## What the exercise asks
Would you please output, word for word, the span of the listing below that opens on the line containing "1636,836 L 1627,703" and closes on the line containing "2282,836 C 2332,828"? Include both ends and nothing more.
### Task material
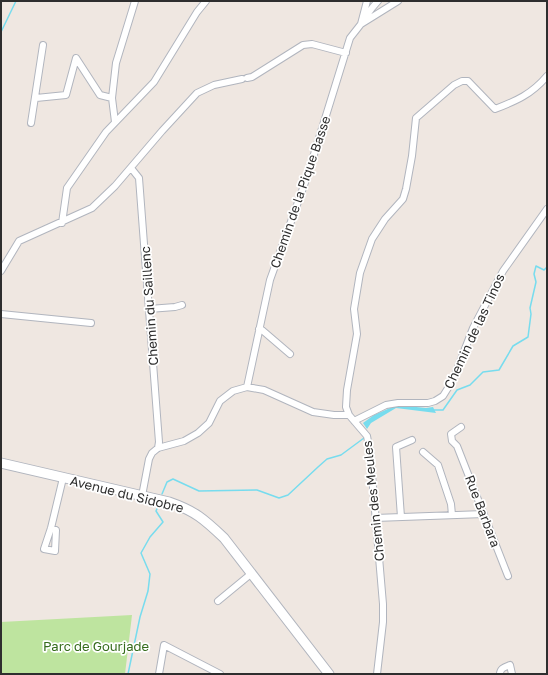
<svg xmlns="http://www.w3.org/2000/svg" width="548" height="675" viewBox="0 0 548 675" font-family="'Golos Text',sans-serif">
<rect width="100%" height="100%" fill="#efe7e1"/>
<!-- green -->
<path fill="#bee49f" d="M132,615l-7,59h-124v-52z"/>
<!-- water -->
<path fill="#77dcee" d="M397,405l29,3 7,-1 3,6 -40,-5 -25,15 -4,6 -4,-6 11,-8z"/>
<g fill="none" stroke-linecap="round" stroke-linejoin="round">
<!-- stream -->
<path stroke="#77dcee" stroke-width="1.5" d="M1,32l15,-31
M433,410h10l14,-20 13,-5 13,-13 16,-2 14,-24 15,-9 3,-23 -1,-6 6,-26 -2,-8 2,-8 8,4 3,-3
M162,494l5,-12 6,-3 26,12 58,-1 22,8 9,-3 30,-28 9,-8 14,-4 23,-17
M128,674l12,-57 8,-26 2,-17 -9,-21 9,-16 13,-15 -7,-11 3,-7"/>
<defs>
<path id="street" d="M364,19l8,-11 6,-7
M361,24l37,-23
M247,78l5,-1 51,-32 9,-1 34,9
M36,98l30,-3 10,-37 24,37 12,3
M115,122l-3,-24 4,-35 19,-62
M31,123l12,-78
M131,168l8,10 20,264 -1,6
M62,223l5,-35 39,-56 48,-50 43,-70 9,-11
M1,271l18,-30 73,-33 23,-22 47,-55 35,-38 17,-8 28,-6
M149,309l26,-2 7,-2
M1,314l90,9
M259,329l3,1 28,24
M247,387l23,-107 37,-103 43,-139 11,-14 6,-23
M349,415l-3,-8 1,-17 10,-56 -3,-25 6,-36 12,-34 13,-20 18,-20 3,-10 6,-33 4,-38 38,-33 8,-4h6l27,28c21,-8 37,-15 52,-33
M354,421l32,-16 12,-2h30l7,-2 8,-5 10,-16 20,-52 30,-57 44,-62
M461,427l-10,7 1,7 5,5 51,130
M423,452l15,13 13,39 1,11
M142,496l7,-37 3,-6 6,-5 26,-7 14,-8 11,-10 11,-22 13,-10 14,-4 17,3 49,22 21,3h15l18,21 3,16 13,152v18l-6,52
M401,517l-5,-70 16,-7
M375,518l109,-4
M51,528l5,2 -1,21 -11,-2 7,-21 12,-50
M218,601l34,-28
M159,674l5,-29 56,29
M500,674c0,-6 5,-7 10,-9l2,9"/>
<path id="secondary" d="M1,463l168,39c26,9 35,17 55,36l105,136"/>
</defs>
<!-- street casing -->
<use href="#street" stroke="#b1b5be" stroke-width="8"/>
<!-- secondary casing -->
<use href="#secondary" stroke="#b1b5be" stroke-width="11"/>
<!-- street -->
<use href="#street" stroke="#fff" stroke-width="6"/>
<!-- secondary -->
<use href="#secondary" stroke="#fff" stroke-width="9"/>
</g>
<g text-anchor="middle" stroke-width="3.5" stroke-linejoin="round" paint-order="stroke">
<!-- street labels -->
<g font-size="13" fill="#2e2e2e" stroke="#fff">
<text transform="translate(300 192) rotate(-71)" y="5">Chemin de la Pique Basse</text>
<text transform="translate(149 306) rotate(-94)" y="5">Chemin du Saillenc</text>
<text transform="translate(474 331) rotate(-65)" y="5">Chemin de las Tinos</text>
<text transform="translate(127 494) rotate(14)" y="5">Avenue du Sidobre</text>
<text transform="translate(373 501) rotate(-96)" y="5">Chemin des Meules</text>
<text transform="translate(483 511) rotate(69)" y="5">Rue Barbara</text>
</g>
<!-- park labels -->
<g font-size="13" fill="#366c1c" stroke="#fff">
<text x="96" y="651">Parc de Gourjade</text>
</g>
</g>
<!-- border -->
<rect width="548" height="675" fill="none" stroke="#2e2e2e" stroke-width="4"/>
</svg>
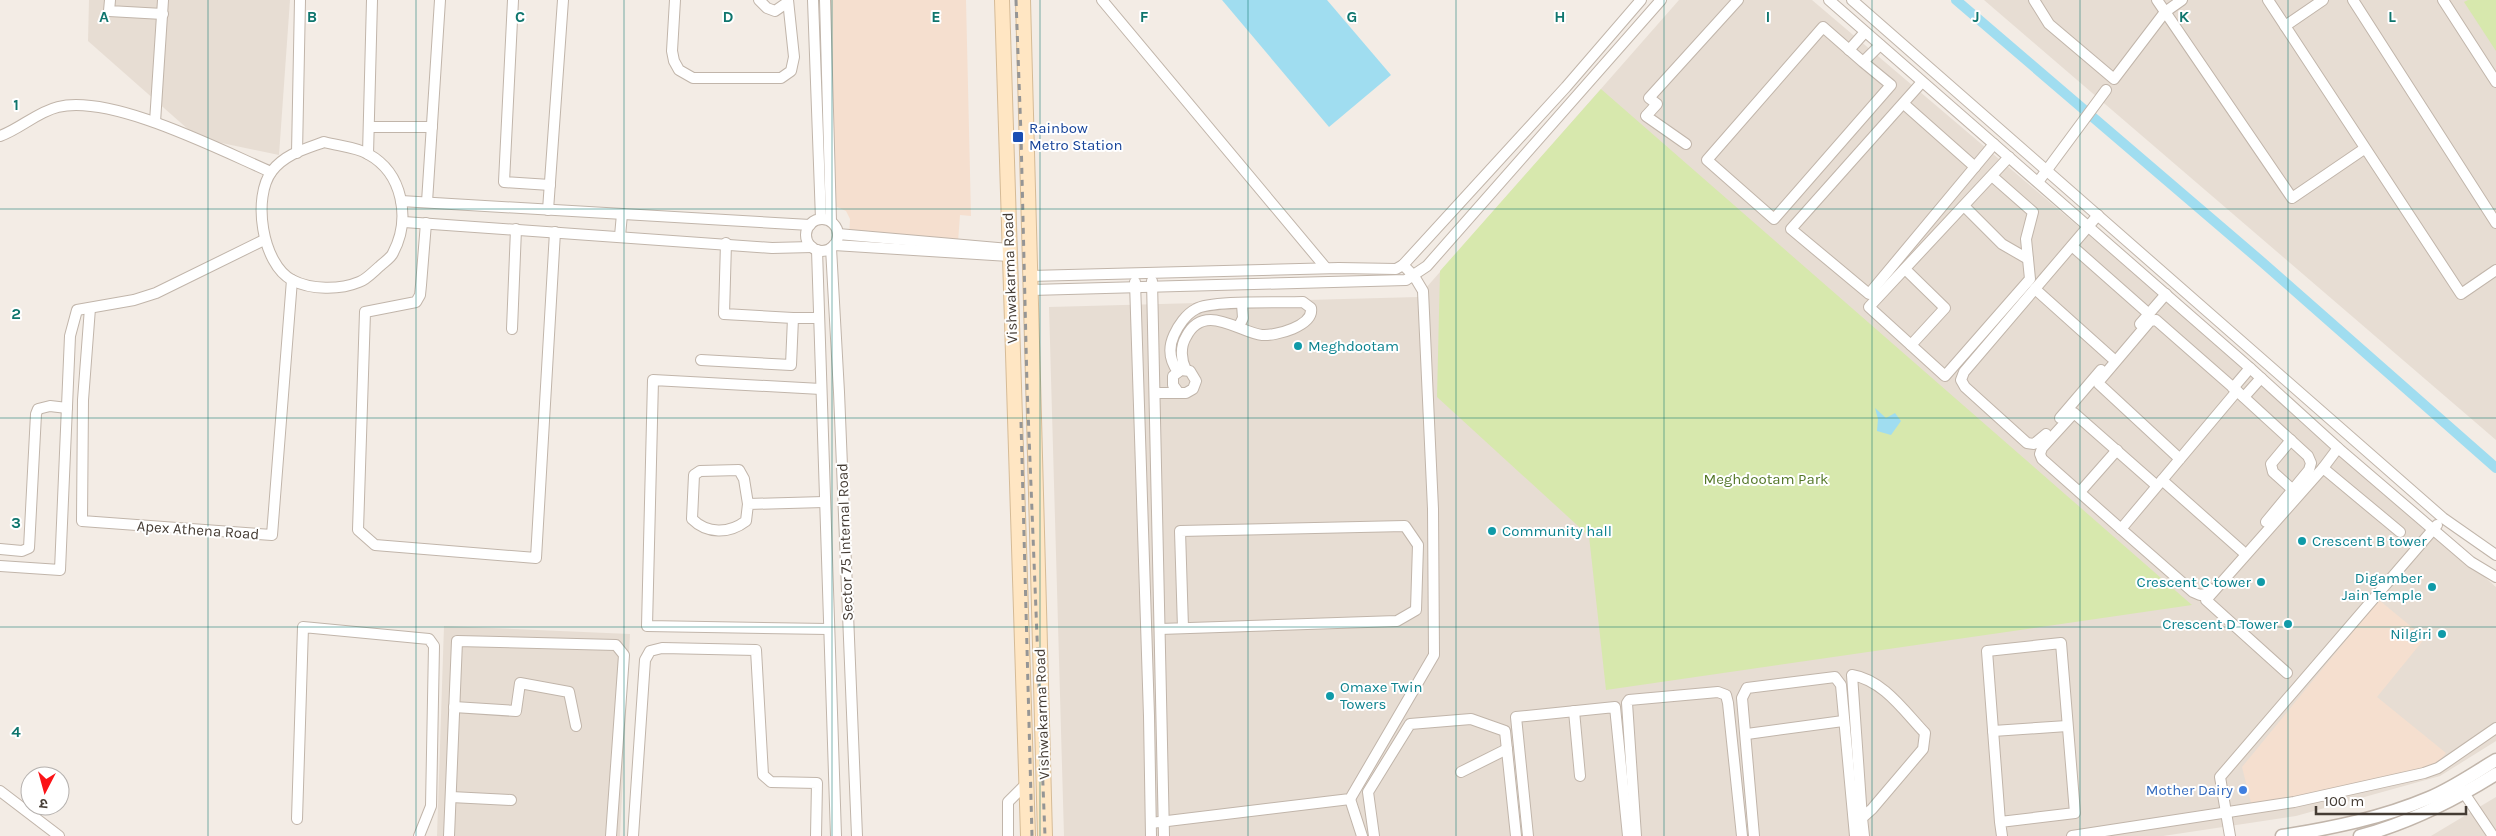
<svg xmlns="http://www.w3.org/2000/svg" width="2496" height="836" font-family="Karla,'Noto Sans Devanagari',sans-serif">
	<rect width="100%" height="100%" fill="#f3ece5"/>
	<g fill="#e7ddd3">
		<path d="M 89,0 L 290,0 L 279,155 L 198,138 L 88,41 Z"/>
		<path d="M 1679,0 L 1812,0 L 2338,447 L 2496,587 L 2496,741 L 2440,776 L 2296,816 L 2163,836 L 1064,836 L 1049,307 L 1418,297 Z"/>
		<path d="M 1984,0 L 2496,0 L 2496,440 Z"/>
		<path d="M 444,626 L 630,634 L 620,836 L 437,836 Z"/>
		<path d="M 2496,797 L 2496,836 L 2431,836 Z"/>
	</g>
	<g fill="#f5dfcf">
		<path d="M 828,0 L 966,0 L 971,216 L 960,215 L 958,242 L 849,238 L 850,219 L 846,211 L 835,206 Z"/>
		<path d="M 2379,600 L 2425,638 L 2377,697 L 2446,753 L 2436,765 L 2252,807 L 2242,767 Z"/>
	</g>
	<g fill="#d7e8ad">
		<path d="M 2468,0 L 2496,0 L 2496,51 L 2464,2 Z"/>
		<path d="M 1601,89 L 2192,605 L 1606,690 L 1589,536 L 1437,397 L 1440,271 Z"/>
	</g>
	<g fill="#a0ddf0">
		<path d="M 1222,0 L 1327,0 L 1391,75 L 1329,127 Z"/>
		<path d="M 1875,408 L 1886,418 L 1895,413 L 1901,421 L 1891,435 L 1877,431 L 1878,419 Z"/>
	</g>
	<g fill="none" stroke-linecap="round" stroke-linejoin="round">
		<path stroke="#a0ddf0" stroke-width="10" d="M 1956,0 L 2262,262 L 2496,468"/>
		<defs>
			<g id="minor">
				<path d="M 110,0 L 109,11 L 163,14"/>
				<path d="M 513,0 L 504,182 L 550,185"/>
				<path d="M 675,0 L 672,51 L 674,61 L 679,70 L 693,78 L 781,78 L 791,71 L 794,57 L 788,0"/>
				<path d="M 759,0 L 767,8 L 775,11 L 788,2"/>
				<path d="M 813,0 L 821,219"/>
				<path d="M 825,0 L 831,221"/>
				<path d="M 1102,0 L 1326,268"/>
				<path d="M 1829,0 L 2250,368 L 2338,448 L 2471,562 L 2496,577"/>
				<path d="M 1852,0 L 2443,518 L 2496,555"/>
				<path d="M 2034,0 L 2049,24 L 2114,79 L 2165,12 L 2182,0"/>
				<path d="M 2157,0 L 2292,198 L 2364,149"/>
				<path d="M 2268,0 L 2461,294 L 2496,270"/>
				<path d="M 2353,0 L 2496,223"/>
				<path d="M 2443,0 L 2496,82"/>
				<path d="M 2285,26 L 2323,0"/>
				<path d="M 1849,50 L 1865,32"/>
				<path d="M 1863,62 L 1823,27 L 1707,160 L 1774,219 L 1891,85 L 1863,62 L 1880,45"/>
				<path d="M 1922,82 L 1791,229 L 1869,294 L 1994,144"/>
				<path d="M 1904,104 L 1975,167"/>
				<path d="M 155,122 L 163,0"/>
				<path d="M 369,127 L 432,127"/>
				<path d="M 0,136 C 20,129 37,112 58,107 C 112,94 220,150 271,172"/>
				<path d="M 324,142 C 338,146 356,147 368,154 C 403,173 411,219 393,253 C 391,258 384,262 380,266 C 374,271 366,280 359,282 C 340,290 311,290 292,280 C 262,264 252,197 272,171 C 285,154 305,149 324,142 Z"/>
				<path d="M 1686,144 L 1646,116 L 1657,104 L 1649,98 L 1738,0"/>
				<path d="M 297,153 L 300,0"/>
				<path d="M 368,154 L 372,0"/>
				<path d="M 1992,176 L 2033,212 L 2026,239 L 2030,279 L 1945,376 L 1869,307 L 2009,157"/>
				<path d="M 2038,182 L 2106,90"/>
				<path d="M 401,201 L 810,225"/>
				<path d="M 427,202 L 440,0"/>
				<path d="M 1964,206 L 2002,244 L 2028,259"/>
				<path d="M 548,210 L 563,0"/>
				<circle cx="822" cy="235" r="16"/>
				<path d="M 404,222 L 772,248 L 812,247"/>
				<path d="M 426,223 L 421,285 L 420,295 L 416,302 L 365,312 L 358,530 L 375,545 L 536,558 L 555,232"/>
				<path d="M 838,234 L 1009,249"/>
				<path d="M 620,236 L 622,214"/>
				<path d="M 834,245 L 1009,256"/>
				<path d="M 2072,246 L 2149,314"/>
				<path d="M 831,248 L 839,392 L 857,836"/>
				<path d="M 817,250 L 836,836"/>
				<path d="M 1905,269 L 1945,308 L 1911,345"/>
				<path d="M 1030,276 L 1339,268 L 1396,269 L 1403,265 L 1566,87 L 1641,0"/>
				<path d="M 1152,281 L 1164,836"/>
				<path d="M 1135,282 L 1149,716 L 1151,836"/>
				<path d="M 2035,289 L 2112,358"/>
				<path d="M 1031,290 L 1406,280 L 1427,266 L 1661,0"/>
				<path d="M 90,308 L 83,400 L 82,521 L 272,535 L 292,280"/>
				<path d="M 793,318 L 819,318"/>
				<path d="M 2140,324 L 2166,294"/>
				<path d="M 1239,326 L 1243,318 L 1242,304"/>
				<path d="M 512,329 L 516,229"/>
				<path d="M 701,360 L 791,365 L 793,318 L 724,314 L 726,243"/>
				<path d="M 1178,372 C 1170,361 1168,348 1174,335 C 1178,326 1186,314 1196,309 C 1211,300 1281,303 1303,302 L 1311,308 C 1314,326 1276,336 1262,335 C 1240,333 1204,301 1186,337 C 1180,347 1181,360 1186,370"/>
				<path d="M 2233,388 L 2250,368"/>
				<path d="M 821,389 L 653,380 L 647,626 L 828,629"/>
				<path d="M 2237,391 L 2308,456 L 2311,463 L 2309,470 L 2266,522"/>
				<path d="M 1155,393 L 1186,393 L 1193,389 L 1196,381 L 1190,371 L 1181,370 L 1173,376 L 1173,385 L 1178,392"/>
				<path d="M 2244,397 L 2261,378"/>
				<path d="M 2060,418 L 2101,370"/>
				<path d="M 2046,434 L 2034,444 L 2027,443 L 1965,387 L 1961,380 L 1964,372 L 2098,215"/>
				<path d="M 2291,440 L 2271,464 L 2273,472 L 2293,490"/>
				<path d="M 2323,468 L 2338,448"/>
				<path d="M 2162,480 L 2242,551"/>
				<path d="M 2157,486 L 2074,413 L 2042,448 L 2040,454 L 2042,459 L 2121,529 L 2237,391 L 2156,320 L 2150,321 L 2100,380 L 2099,384 L 2180,459"/>
				<path d="M 2080,492 L 2117,450"/>
				<path d="M 748,504 L 744,479 L 739,470 L 700,471 L 694,475 L 692,519 C 707,534 729,534 746,521 L 748,504 L 824,502"/>
				<path d="M 2121,529 L 2193,592 L 2200,595 L 2206,594 L 2210,589"/>
				<path d="M 0,549 L 22,551 L 29,548 L 36,414 L 38,409 L 50,406 L 67,408"/>
				<path d="M 0,566 L 60,570 L 70,336 L 77,310 L 134,300 L 156,293 L 264,240"/>
				<path d="M 1160,629 L 1397,621 L 1416,610 L 1418,545 L 1405,526 L 1180,531 L 1183,628"/>
				<path d="M 2287,673 L 2206,600 L 2323,468 L 2400,532"/>
				<path d="M 454,707 L 516,711 L 520,683 L 569,692 L 576,726"/>
				<path d="M 1574,711 L 1580,776"/>
				<path d="M 1993,731 L 2067,726"/>
				<path d="M 1747,734 L 1843,721"/>
				<path d="M 1461,772 L 1507,749"/>
				<path d="M 2460,787 L 2493,836"/>
				<path d="M 0,791 L 59,836"/>
				<path d="M 451,797 L 511,800"/>
				<path d="M 1350,799 L 1362,836"/>
				<path d="M 1862,818 L 1872,809 L 1923,749 L 1925,733 C 1904,711 1883,680 1852,675 L 1862,818 L 1864,836"/>
				<path d="M 297,819 L 303,627 L 429,639 L 434,646 L 431,806 L 419,836"/>
				<path d="M 2000,822 L 2075,813 L 2061,643 L 1987,651 L 2000,822 L 2002,836"/>
				<path d="M 1151,823 L 1350,799 L 1434,655 L 1433,509 L 1423,291 L 1414,276 L 1403,265"/>
				<path d="M 449,836 L 457,641 L 616,645 L 624,655 L 611,836"/>
				<path d="M 633,836 L 645,660 L 650,651 L 662,648 L 756,650 L 763,775 L 771,782 L 817,783 L 816,836"/>
				<path d="M 1008,836 L 1008,802 L 1026,784"/>
				<path d="M 1374,836 L 1368,792 L 1410,724 L 1471,719 L 1505,731 L 1516,836"/>
				<path d="M 1528,836 L 1516,717 L 1615,707 L 1628,836"/>
				<path d="M 1636,836 L 1627,703 L 1629,700 L 1718,692 L 1726,695 L 1728,703 L 1742,836"/>
				<path d="M 1754,836 L 1742,698 L 1747,688 L 1835,677 L 1841,685 L 1855,836"/>
				<path d="M 2072,836 L 2294,802 L 2424,773 L 2438,768 L 2496,728"/>
				<path d="M 2230,836 L 2220,777 L 2437,525"/>
			</g>
			<g id="tertiary">
				<path d="M 2282,836 C 2332,828 2382,818 2429,798 C 2453,788 2474,773 2496,760"/>
				<path d="M 2360,836 C 2409,823 2453,801 2496,774"/>
			</g>
			<g id="secondary">
				<path d="M 1002,0 L 1028,836"/>
				<path d="M 1023,0 L 1045,836"/>
			</g>
		</defs>
		<use href="#minor" stroke="#c1b5aa" stroke-width="12"/>
		<use href="#tertiary" stroke="#c1b5aa" stroke-width="15"/>
		<use href="#secondary" stroke="#d6bb96" stroke-width="16"/>
		<use href="#minor" stroke="#fff" stroke-width="10"/>
		<use href="#tertiary" stroke="#fff" stroke-width="12"/>
		<use href="#secondary" stroke="#ffe6c3" stroke-width="14"/>
		<g stroke="#959595" stroke-width="3" stroke-dasharray="6 6" stroke-linecap="butt">
			<path d="M 1016,0 L 1021,135 L 1027,386 L 1045,836"/>
			<path d="M 1021,422 L 1032,836"/>
		</g>
	</g>
	<path fill="none" stroke="#0f766e" stroke-width="1" stroke-opacity="0.55" d="M 208,0 L 208,836M 416,0 L 416,836M 624,0 L 624,836M 832,0 L 832,836M 1040,0 L 1040,836M 1248,0 L 1248,836M 1456,0 L 1456,836M 1664,0 L 1664,836M 1872,0 L 1872,836M 2080,0 L 2080,836M 2288,0 L 2288,836M 0,209 L 2496,209M 0,418 L 2496,418M 0,627 L 2496,627"/>
	<rect fill="#1a4fb4" stroke="#fff" stroke-width="2" x="1012" y="131" width="12" height="12" rx="2.5"/>
	<g fill="#0f9aa8" stroke="#fff" stroke-width="2">
		<circle cx="1298" cy="346" r="5"/>
		<circle cx="1492" cy="531" r="5"/>
		<circle cx="2302" cy="541" r="5"/>
		<circle cx="2261" cy="582" r="5"/>
		<circle cx="2432" cy="587" r="5"/>
		<circle cx="2288" cy="624" r="5"/>
		<circle cx="2442" cy="634" r="5"/>
		<circle cx="1330" cy="696" r="5"/>
	</g>
	<circle fill="#3f7fe0" stroke="#fff" stroke-width="2" cx="2243" cy="790" r="5"/>
	<g text-anchor="middle" dominant-baseline="central" stroke-width="4" stroke-linejoin="round" paint-order="stroke">
		<g font-size="15" fill="#164399" stroke="#fff" text-anchor="start">
			<text x="1029" y="128">Rainbow<tspan x="1029" dy="17">Metro Station</tspan></text>
		</g>
		<g font-size="15" fill="#453c34" stroke="#fff">
			<text transform="translate(1010 278) rotate(-92)">Vishwakarma Road</text>
			<text transform="translate(198 530) rotate(4)">Apex Athena Road</text>
			<text transform="translate(845 542) rotate(-92)">Sector 75 Internal Road</text>
			<text transform="translate(1042 714) rotate(-92)">Vishwakarma Road</text>
		</g>
		<g font-size="15" fill="#0d838f" stroke="#fff" text-anchor="start">
			<text x="1308" y="346">Meghdootam</text>
			<text x="1502" y="531">Community hall</text>
			<text x="2312" y="541">Crescent B tower</text>
			<text x="2422" y="578" text-anchor="end">Digamber<tspan x="2422" dy="17">Jain Temple</tspan></text>
			<text x="2251" y="582" text-anchor="end">Crescent C tower</text>
			<text x="2278" y="624" text-anchor="end">Crescent D Tower</text>
			<text x="2432" y="634" text-anchor="end">Nilgiri</text>
			<text x="1340" y="687">Omaxe Twin<tspan x="1340" dy="17">Towers</tspan></text>
		</g>
		<g font-size="15" fill="#537728" stroke="#fff">
			<text x="1766" y="479">Meghdootam Park</text>
		</g>
		<g font-size="15" fill="#366cbe" stroke="#fff" text-anchor="end">
			<text x="2233" y="790">Mother Dairy</text>
		</g>
	</g>
	<g font-size="16" text-anchor="middle" font-weight="bold" fill="#0f766e" stroke="#fff" stroke-width="4" stroke-linejoin="round" paint-order="stroke">
		<text x="104" y="22">A</text>
		<text x="312" y="22">B</text>
		<text x="520" y="22">C</text>
		<text x="728" y="22">D</text>
		<text x="936" y="22">E</text>
		<text x="1144" y="22">F</text>
		<text x="1352" y="22">G</text>
		<text x="1560" y="22">H</text>
		<text x="1768" y="22">I</text>
		<text x="1976" y="22">J</text>
		<text x="2184" y="22">K</text>
		<text x="2392" y="22">L</text>
		<text x="16" y="110">1</text>
		<text x="16" y="319">2</text>
		<text x="16" y="528">3</text>
		<text x="16" y="737">4</text>
	</g>
	<g transform="translate(45 791) rotate(186)"><circle r="24" fill="#ffffff" stroke="#b5b1ae"/>
	<path d="M0-4L9 19L0 12L-9 19Z" fill="#fb1317"/>
	<text y="-8" font-size="14" font-weight="bold" text-anchor="middle" fill="#453c34">उ</text>
	</g>
	<path d="M2316 806v8h150v-8" fill="none" stroke="#453c34" stroke-width="2.5"/>
	<text x="2324" y="806" font-size="15" fill="#453c34" stroke="#ffffff" stroke-width="4" paint-order="stroke">100 m</text>
</svg>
######
## Output for this exercise
				<path d="M 1636,836 L 1627,703 L 1629,700 L 1718,692 L 1726,695 L 1728,703 L 1742,836"/>
				<path d="M 1754,836 L 1742,698 L 1747,688 L 1835,677 L 1841,685 L 1855,836"/>
				<path d="M 2072,836 L 2294,802 L 2424,773 L 2438,768 L 2496,728"/>
				<path d="M 2230,836 L 2220,777 L 2437,525"/>
			</g>
			<g id="tertiary">
				<path d="M 2282,836 C 2332,828 2382,818 2429,798 C 2453,788 2474,773 2496,760"/>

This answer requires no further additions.